____ Data to examine

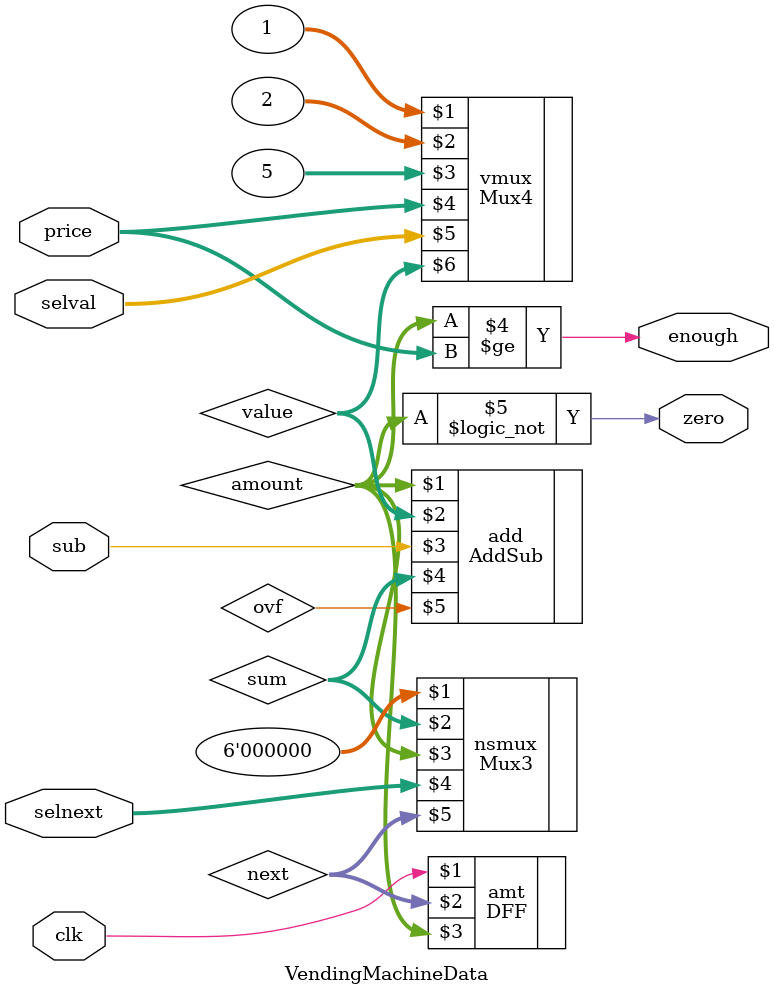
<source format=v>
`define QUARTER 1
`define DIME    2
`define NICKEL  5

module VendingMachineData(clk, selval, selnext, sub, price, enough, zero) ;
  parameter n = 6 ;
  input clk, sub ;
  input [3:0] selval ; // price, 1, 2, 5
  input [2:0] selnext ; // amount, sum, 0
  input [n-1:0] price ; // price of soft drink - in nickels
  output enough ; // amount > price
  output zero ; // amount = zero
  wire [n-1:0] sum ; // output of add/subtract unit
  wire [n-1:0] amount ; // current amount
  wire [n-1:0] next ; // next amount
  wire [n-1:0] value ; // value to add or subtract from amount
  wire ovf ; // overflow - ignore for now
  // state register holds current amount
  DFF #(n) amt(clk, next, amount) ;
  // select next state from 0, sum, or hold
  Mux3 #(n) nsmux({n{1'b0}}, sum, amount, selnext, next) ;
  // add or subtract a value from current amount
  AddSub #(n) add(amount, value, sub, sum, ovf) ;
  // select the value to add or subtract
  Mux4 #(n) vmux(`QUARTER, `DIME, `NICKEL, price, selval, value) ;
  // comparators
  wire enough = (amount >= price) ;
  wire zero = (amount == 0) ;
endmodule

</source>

________
____ Data to examine

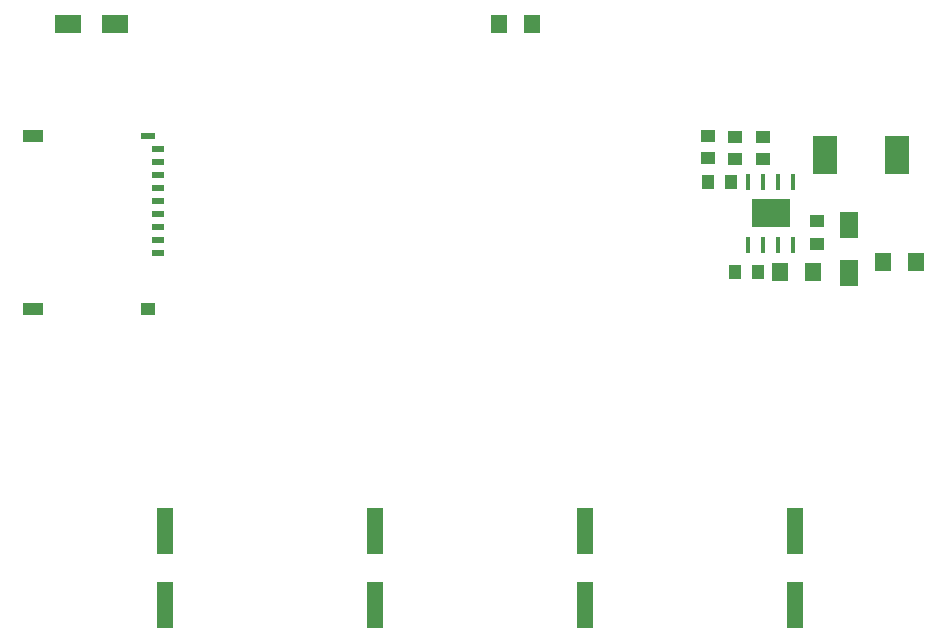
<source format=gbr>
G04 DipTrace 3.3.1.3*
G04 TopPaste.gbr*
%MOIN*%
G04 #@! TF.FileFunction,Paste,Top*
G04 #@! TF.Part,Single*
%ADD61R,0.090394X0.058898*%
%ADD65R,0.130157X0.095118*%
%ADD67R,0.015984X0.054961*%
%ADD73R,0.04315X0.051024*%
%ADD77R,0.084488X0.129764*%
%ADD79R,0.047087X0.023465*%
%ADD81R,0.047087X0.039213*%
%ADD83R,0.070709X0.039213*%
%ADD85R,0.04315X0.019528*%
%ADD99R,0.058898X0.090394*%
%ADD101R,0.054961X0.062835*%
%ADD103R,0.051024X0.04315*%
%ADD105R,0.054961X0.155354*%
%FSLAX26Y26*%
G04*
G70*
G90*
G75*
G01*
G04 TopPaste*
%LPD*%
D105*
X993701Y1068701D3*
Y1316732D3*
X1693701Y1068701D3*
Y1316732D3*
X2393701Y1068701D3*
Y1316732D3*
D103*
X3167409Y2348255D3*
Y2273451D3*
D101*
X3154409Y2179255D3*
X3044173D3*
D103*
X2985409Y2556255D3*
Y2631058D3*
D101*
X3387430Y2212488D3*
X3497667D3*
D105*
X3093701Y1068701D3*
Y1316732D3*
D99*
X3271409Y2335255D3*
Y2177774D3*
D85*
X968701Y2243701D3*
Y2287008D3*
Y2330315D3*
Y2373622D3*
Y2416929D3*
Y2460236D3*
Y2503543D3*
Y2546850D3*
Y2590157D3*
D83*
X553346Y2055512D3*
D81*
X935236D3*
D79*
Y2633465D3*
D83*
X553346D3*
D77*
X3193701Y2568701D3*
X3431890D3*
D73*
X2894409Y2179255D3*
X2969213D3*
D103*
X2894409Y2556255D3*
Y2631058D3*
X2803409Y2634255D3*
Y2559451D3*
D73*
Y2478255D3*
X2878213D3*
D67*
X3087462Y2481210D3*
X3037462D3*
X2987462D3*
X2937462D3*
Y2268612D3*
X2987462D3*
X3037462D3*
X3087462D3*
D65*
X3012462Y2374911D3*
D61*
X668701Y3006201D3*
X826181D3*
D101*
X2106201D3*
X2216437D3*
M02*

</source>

________

What you return should be exactly the lines above, starting at the one with "output zero ; // amount = zero" and ending at the one with "holds current amount", and nothing else.

  output zero ; // amount = zero
  wire [n-1:0] sum ; // output of add/subtract unit
  wire [n-1:0] amount ; // current amount
  wire [n-1:0] next ; // next amount
  wire [n-1:0] value ; // value to add or subtract from amount
  wire ovf ; // overflow - ignore for now
  // state register holds current amount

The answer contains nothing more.